In comparison, the central demand does not include charging of battery electric vehicles or the widespread application of heatpumps. Hence, for the mobility and heat demand the scenario module has been extended with a function to consider this. The variable_distribution_share function on one side shifts the inflexible demand curves to the transmission system level. On the other side, it ensures that the PV-potentials (depending on the distribution grid input parameters) are constant for all scenarios.

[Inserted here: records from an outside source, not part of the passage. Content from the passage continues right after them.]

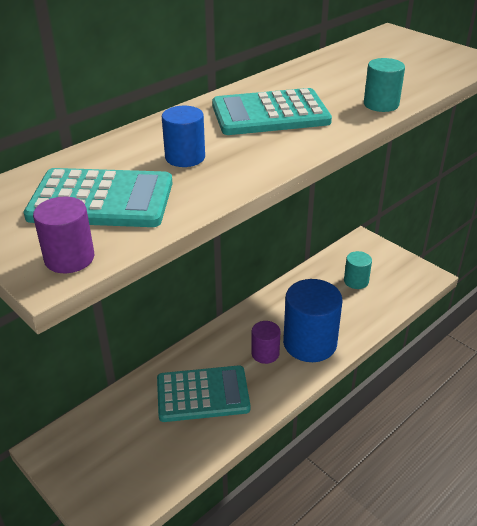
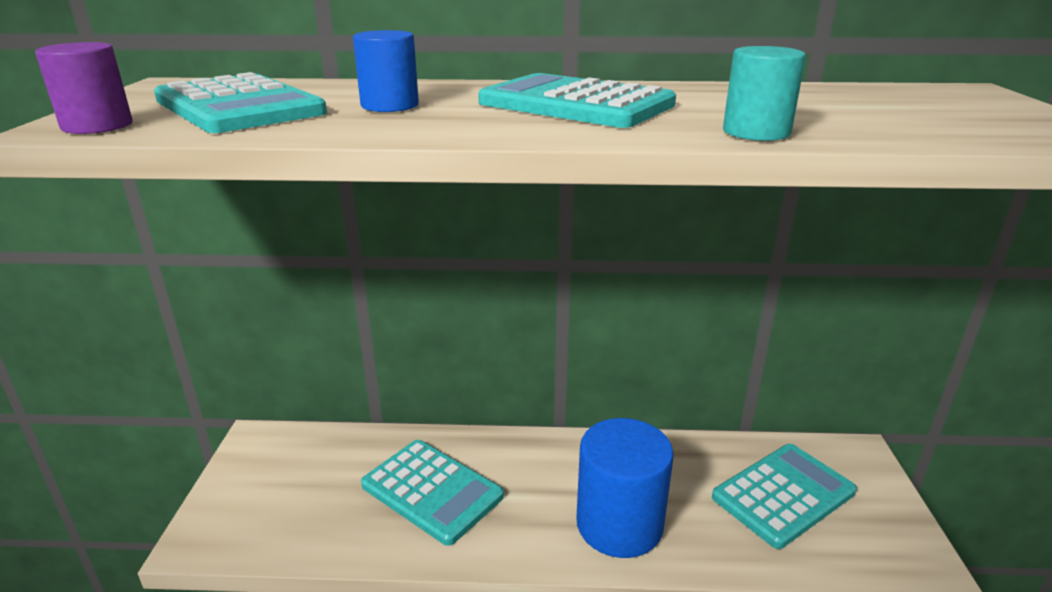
camera: 45 degrees right, 10 degrees down
(265, 353) = (551, 498): purple cylinder -> none
(356, 281) = (783, 495): turquoise cylinder -> turquoise calculator

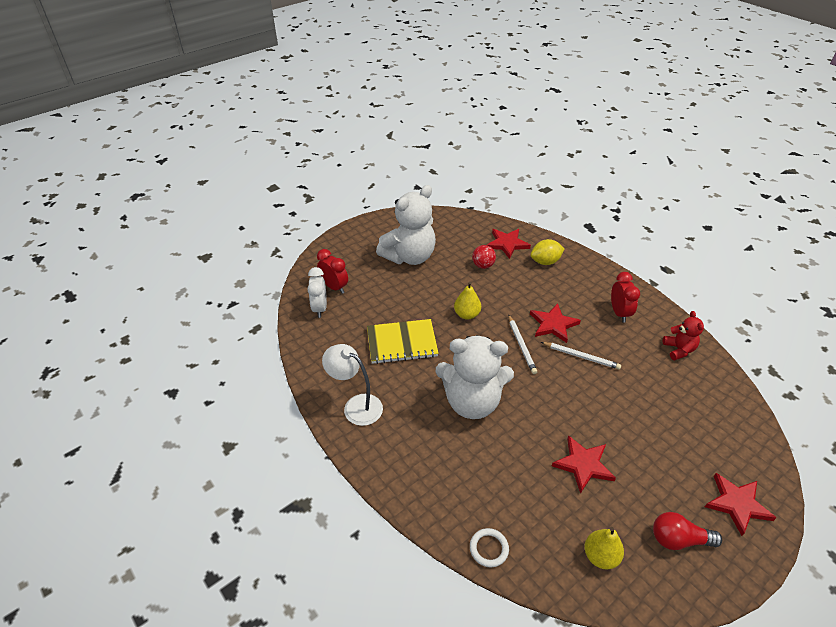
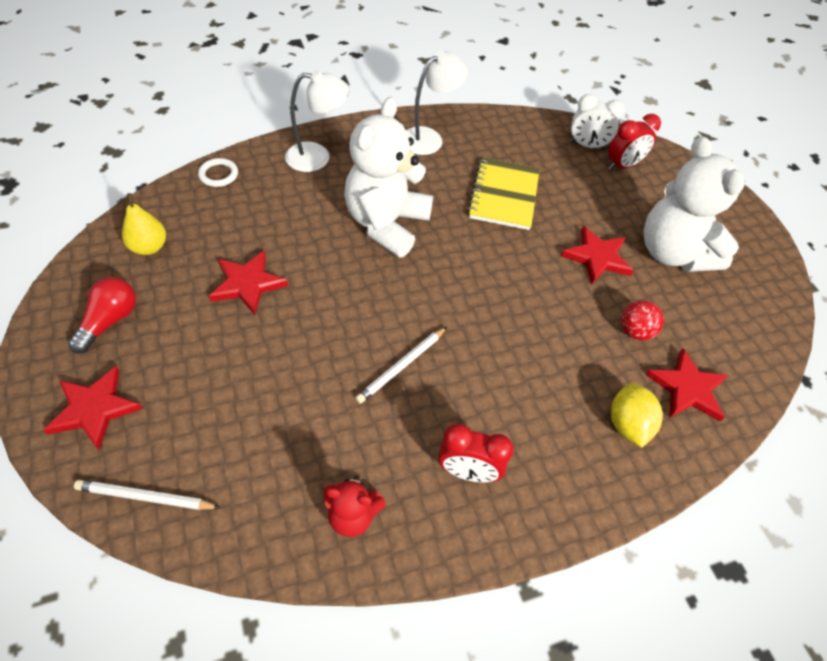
camera: 105 degrees right, 10 degrees up
(422, 478) = (317, 157): none -> white lamp
(467, 314) = (532, 272): yellow pear -> none
(521, 345) = (452, 307): white pencil -> white pencil (146, 497)
(553, 324) = (476, 363): red star -> red star (597, 257)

def variable_distribution_share(data, cross_scenario_data, transdist_share):
    data['transdist_share'] = pd.Series([transdist_share])  # defined as series to avoid validation error
    if transdist_share < 1:
        if bool(cross_scenario_data):
            data['process'].loc[pd.IndexSlice[:, :, 'PV_utility_rooftop'], 'cap-up'] =
            data['process'].loc[pd.IndexSlice[:, :,'PV_utility_rooftop'], 'cap-up'].values \
            + (1 - transdist_share) * cross_scenario_data['PV_cap_shift'].values
            ### read additional demand (BEV, Heat) from cross_scenario data
            additional_demand_mobility = cross_scenario_data['mobility_transmission_shift']
            additional_demand_heat = cross_scenario_data['heat_transmission_shift']
        ### add additional electricity demand for mobility and heat on transmission level
        for col in data['demand']:
            if col[0] in list(additional_demand_mobility.columns):
                data['demand'].loc[:, col] += additional_demand_mobility.loc[:, col[0]] * (1 - transdist_share)
            if col[0] in list(additional_demand_heat.columns):
                data['demand'].loc[:, col] += additional_demand_heat.loc[:, col[0]]  * (1 - transdist_share)
    return data, cross_scenario_data

The responsible transdist_share is determined in the scenario module, by adjusting the respective parameter (e.g. for a 66% active distribution grid):

def transdist66(data, cross_scenario_data):
    data['global_prop'].loc[pd.IndexSlice[:, 'TransDist'], 'value'].iloc[0] = 1
    data, cross_scenario_data = variable_distribution_share(data, cross_scenario_data, 0.66)
    return data, cross_scenario_data

Before using the discussed scenario framework you should answer yourself the following question:

Do you want to consider different shares for active distribution systems?

  • Yes - Than you need to fully understand the scenario implementations as described above.
  • No - Than you basically need to know that using the default framework, the normal electricity demand needs to be defined within the transmission system demand timeseries, but additional electricity demand from sector coupling must not be included.